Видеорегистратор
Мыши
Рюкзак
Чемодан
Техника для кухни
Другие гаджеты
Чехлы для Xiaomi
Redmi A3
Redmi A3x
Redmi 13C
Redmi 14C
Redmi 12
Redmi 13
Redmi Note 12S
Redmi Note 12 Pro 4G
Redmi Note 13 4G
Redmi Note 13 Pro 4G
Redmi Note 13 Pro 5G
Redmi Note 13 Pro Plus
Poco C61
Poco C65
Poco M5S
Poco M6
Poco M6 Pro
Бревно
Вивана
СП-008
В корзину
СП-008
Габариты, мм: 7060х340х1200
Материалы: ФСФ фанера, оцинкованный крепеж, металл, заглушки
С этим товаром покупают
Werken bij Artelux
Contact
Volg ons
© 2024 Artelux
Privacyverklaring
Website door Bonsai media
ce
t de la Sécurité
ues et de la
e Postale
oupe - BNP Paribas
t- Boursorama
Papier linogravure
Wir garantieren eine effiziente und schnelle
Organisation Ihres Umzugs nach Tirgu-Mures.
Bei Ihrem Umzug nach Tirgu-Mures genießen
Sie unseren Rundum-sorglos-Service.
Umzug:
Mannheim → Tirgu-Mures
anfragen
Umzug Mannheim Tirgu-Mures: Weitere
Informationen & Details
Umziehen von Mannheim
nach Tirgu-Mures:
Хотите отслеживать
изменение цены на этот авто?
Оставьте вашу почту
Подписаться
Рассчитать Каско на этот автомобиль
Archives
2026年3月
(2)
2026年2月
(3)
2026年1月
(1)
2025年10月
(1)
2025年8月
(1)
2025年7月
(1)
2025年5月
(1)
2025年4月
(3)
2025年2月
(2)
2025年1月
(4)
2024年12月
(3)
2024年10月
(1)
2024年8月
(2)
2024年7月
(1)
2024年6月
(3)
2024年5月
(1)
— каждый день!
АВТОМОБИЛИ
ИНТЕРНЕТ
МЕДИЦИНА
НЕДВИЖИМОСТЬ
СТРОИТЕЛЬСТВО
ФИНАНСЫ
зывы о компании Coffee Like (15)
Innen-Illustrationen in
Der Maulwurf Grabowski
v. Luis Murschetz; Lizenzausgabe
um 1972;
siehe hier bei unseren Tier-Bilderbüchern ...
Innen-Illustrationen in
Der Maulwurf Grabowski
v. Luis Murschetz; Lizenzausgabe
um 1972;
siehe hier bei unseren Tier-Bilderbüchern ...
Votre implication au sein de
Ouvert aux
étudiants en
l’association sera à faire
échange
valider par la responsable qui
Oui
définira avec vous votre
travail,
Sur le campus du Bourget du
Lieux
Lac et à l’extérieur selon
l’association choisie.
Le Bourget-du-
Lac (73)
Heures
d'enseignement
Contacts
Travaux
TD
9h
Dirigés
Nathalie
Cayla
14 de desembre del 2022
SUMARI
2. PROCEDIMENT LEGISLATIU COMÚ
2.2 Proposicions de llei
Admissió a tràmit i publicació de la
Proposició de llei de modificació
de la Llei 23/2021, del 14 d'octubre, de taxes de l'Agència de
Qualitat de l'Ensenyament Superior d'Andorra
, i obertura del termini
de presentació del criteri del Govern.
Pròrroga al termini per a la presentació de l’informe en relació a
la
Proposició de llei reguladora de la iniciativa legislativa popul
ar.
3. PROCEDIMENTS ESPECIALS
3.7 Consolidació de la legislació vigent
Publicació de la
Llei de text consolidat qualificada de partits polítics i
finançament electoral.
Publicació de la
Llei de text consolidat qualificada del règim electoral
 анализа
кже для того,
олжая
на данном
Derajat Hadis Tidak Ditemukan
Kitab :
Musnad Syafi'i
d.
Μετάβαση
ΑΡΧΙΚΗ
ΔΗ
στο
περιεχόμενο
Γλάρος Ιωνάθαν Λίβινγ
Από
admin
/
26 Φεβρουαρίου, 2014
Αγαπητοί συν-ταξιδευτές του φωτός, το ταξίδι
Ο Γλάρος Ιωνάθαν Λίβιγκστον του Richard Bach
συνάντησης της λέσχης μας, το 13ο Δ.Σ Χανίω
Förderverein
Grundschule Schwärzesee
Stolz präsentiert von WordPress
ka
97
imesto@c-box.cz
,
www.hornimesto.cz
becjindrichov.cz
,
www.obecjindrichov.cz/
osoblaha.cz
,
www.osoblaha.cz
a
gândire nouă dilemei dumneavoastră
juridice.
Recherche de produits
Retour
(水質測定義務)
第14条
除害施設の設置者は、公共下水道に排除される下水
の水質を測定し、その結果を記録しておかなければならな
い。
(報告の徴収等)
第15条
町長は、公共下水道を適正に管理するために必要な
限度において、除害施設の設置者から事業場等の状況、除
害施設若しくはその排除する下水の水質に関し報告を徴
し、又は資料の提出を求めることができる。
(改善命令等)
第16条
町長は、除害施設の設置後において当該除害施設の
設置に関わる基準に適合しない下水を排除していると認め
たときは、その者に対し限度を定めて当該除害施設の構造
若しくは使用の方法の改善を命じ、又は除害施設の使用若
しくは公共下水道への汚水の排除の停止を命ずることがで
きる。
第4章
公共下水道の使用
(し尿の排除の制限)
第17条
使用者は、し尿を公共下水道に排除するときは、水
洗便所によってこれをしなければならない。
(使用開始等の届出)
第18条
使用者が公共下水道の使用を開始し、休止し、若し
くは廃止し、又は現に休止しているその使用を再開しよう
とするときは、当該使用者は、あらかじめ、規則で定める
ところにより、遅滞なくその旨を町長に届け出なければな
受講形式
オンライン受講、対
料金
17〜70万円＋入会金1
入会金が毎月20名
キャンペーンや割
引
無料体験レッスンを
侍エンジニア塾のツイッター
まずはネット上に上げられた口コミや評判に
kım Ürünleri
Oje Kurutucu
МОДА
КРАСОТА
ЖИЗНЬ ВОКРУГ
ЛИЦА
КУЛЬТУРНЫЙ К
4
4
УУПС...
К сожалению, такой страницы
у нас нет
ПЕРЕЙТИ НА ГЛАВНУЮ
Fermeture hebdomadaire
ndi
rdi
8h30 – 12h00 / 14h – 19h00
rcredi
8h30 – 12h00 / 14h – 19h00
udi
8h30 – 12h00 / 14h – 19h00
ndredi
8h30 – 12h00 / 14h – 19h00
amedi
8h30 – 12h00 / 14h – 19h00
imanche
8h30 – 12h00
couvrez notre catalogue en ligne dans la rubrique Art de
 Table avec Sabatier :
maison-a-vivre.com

**TASK STATEMENT:**
Give the lines of all the data again with every "Mannheim" swapped for "Stuttgart" and nothing else changed.

**SOLUTION TO THE EXERCISE:**
Видеорегистратор
Мыши
Рюкзак
Чемодан
Техника для кухни
Другие гаджеты
Чехлы для Xiaomi
Redmi A3
Redmi A3x
Redmi 13C
Redmi 14C
Redmi 12
Redmi 13
Redmi Note 12S
Redmi Note 12 Pro 4G
Redmi Note 13 4G
Redmi Note 13 Pro 4G
Redmi Note 13 Pro 5G
Redmi Note 13 Pro Plus
Poco C61
Poco C65
Poco M5S
Poco M6
Poco M6 Pro
Бревно
Вивана
СП-008
В корзину
СП-008
Габариты, мм: 7060х340х1200
Материалы: ФСФ фанера, оцинкованный крепеж, металл, заглушки
С этим товаром покупают
Werken bij Artelux
Contact
Volg ons
© 2024 Artelux
Privacyverklaring
Website door Bonsai media
ce
t de la Sécurité
ues et de la
e Postale
oupe - BNP Paribas
t- Boursorama
Papier linogravure
Wir garantieren eine effiziente und schnelle
Organisation Ihres Umzugs nach Tirgu-Mures.
Bei Ihrem Umzug nach Tirgu-Mures genießen
Sie unseren Rundum-sorglos-Service.
Umzug:
Stuttgart → Tirgu-Mures
anfragen
Umzug Stuttgart Tirgu-Mures: Weitere
Informationen & Details
Umziehen von Stuttgart
nach Tirgu-Mures:
Хотите отслеживать
изменение цены на этот авто?
Оставьте вашу почту
Подписаться
Рассчитать Каско на этот автомобиль
Archives
2026年3月
(2)
2026年2月
(3)
2026年1月
(1)
2025年10月
(1)
2025年8月
(1)
2025年7月
(1)
2025年5月
(1)
2025年4月
(3)
2025年2月
(2)
2025年1月
(4)
2024年12月
(3)
2024年10月
(1)
2024年8月
(2)
2024年7月
(1)
2024年6月
(3)
2024年5月
(1)
— каждый день!
АВТОМОБИЛИ
ИНТЕРНЕТ
МЕДИЦИНА
НЕДВИЖИМОСТЬ
СТРОИТЕЛЬСТВО
ФИНАНСЫ
зывы о компании Coffee Like (15)
Innen-Illustrationen in
Der Maulwurf Grabowski
v. Luis Murschetz; Lizenzausgabe
um 1972;
siehe hier bei unseren Tier-Bilderbüchern ...
Innen-Illustrationen in
Der Maulwurf Grabowski
v. Luis Murschetz; Lizenzausgabe
um 1972;
siehe hier bei unseren Tier-Bilderbüchern ...
Votre implication au sein de
Ouvert aux
étudiants en
l’association sera à faire
échange
valider par la responsable qui
Oui
définira avec vous votre
travail,
Sur le campus du Bourget du
Lieux
Lac et à l’extérieur selon
l’association choisie.
Le Bourget-du-
Lac (73)
Heures
d'enseignement
Contacts
Travaux
TD
9h
Dirigés
Nathalie
Cayla
14 de desembre del 2022
SUMARI
2. PROCEDIMENT LEGISLATIU COMÚ
2.2 Proposicions de llei
Admissió a tràmit i publicació de la
Proposició de llei de modificació
de la Llei 23/2021, del 14 d'octubre, de taxes de l'Agència de
Qualitat de l'Ensenyament Superior d'Andorra
, i obertura del termini
de presentació del criteri del Govern.
Pròrroga al termini per a la presentació de l’informe en relació a
la
Proposició de llei reguladora de la iniciativa legislativa popul
ar.
3. PROCEDIMENTS ESPECIALS
3.7 Consolidació de la legislació vigent
Publicació de la
Llei de text consolidat qualificada de partits polítics i
finançament electoral.
Publicació de la
Llei de text consolidat qualificada del règim electoral
 анализа
кже для того,
олжая
на данном
Derajat Hadis Tidak Ditemukan
Kitab :
Musnad Syafi'i
d.
Μετάβαση
ΑΡΧΙΚΗ
ΔΗ
στο
περιεχόμενο
Γλάρος Ιωνάθαν Λίβινγ
Από
admin
/
26 Φεβρουαρίου, 2014
Αγαπητοί συν-ταξιδευτές του φωτός, το ταξίδι
Ο Γλάρος Ιωνάθαν Λίβιγκστον του Richard Bach
συνάντησης της λέσχης μας, το 13ο Δ.Σ Χανίω
Förderverein
Grundschule Schwärzesee
Stolz präsentiert von WordPress
ka
97
imesto@c-box.cz
,
www.hornimesto.cz
becjindrichov.cz
,
www.obecjindrichov.cz/
osoblaha.cz
,
www.osoblaha.cz
a
gândire nouă dilemei dumneavoastră
juridice.
Recherche de produits
Retour
(水質測定義務)
第14条
除害施設の設置者は、公共下水道に排除される下水
の水質を測定し、その結果を記録しておかなければならな
い。
(報告の徴収等)
第15条
町長は、公共下水道を適正に管理するために必要な
限度において、除害施設の設置者から事業場等の状況、除
害施設若しくはその排除する下水の水質に関し報告を徴
し、又は資料の提出を求めることができる。
(改善命令等)
第16条
町長は、除害施設の設置後において当該除害施設の
設置に関わる基準に適合しない下水を排除していると認め
たときは、その者に対し限度を定めて当該除害施設の構造
若しくは使用の方法の改善を命じ、又は除害施設の使用若
しくは公共下水道への汚水の排除の停止を命ずることがで
きる。
第4章
公共下水道の使用
(し尿の排除の制限)
第17条
使用者は、し尿を公共下水道に排除するときは、水
洗便所によってこれをしなければならない。
(使用開始等の届出)
第18条
使用者が公共下水道の使用を開始し、休止し、若し
くは廃止し、又は現に休止しているその使用を再開しよう
とするときは、当該使用者は、あらかじめ、規則で定める
ところにより、遅滞なくその旨を町長に届け出なければな
受講形式
オンライン受講、対
料金
17〜70万円＋入会金1
入会金が毎月20名
キャンペーンや割
引
無料体験レッスンを
侍エンジニア塾のツイッター
まずはネット上に上げられた口コミや評判に
kım Ürünleri
Oje Kurutucu
МОДА
КРАСОТА
ЖИЗНЬ ВОКРУГ
ЛИЦА
КУЛЬТУРНЫЙ К
4
4
УУПС...
К сожалению, такой страницы
у нас нет
ПЕРЕЙТИ НА ГЛАВНУЮ
Fermeture hebdomadaire
ndi
rdi
8h30 – 12h00 / 14h – 19h00
rcredi
8h30 – 12h00 / 14h – 19h00
udi
8h30 – 12h00 / 14h – 19h00
ndredi
8h30 – 12h00 / 14h – 19h00
amedi
8h30 – 12h00 / 14h – 19h00
imanche
8h30 – 12h00
couvrez notre catalogue en ligne dans la rubrique Art de
 Table avec Sabatier :
maison-a-vivre.com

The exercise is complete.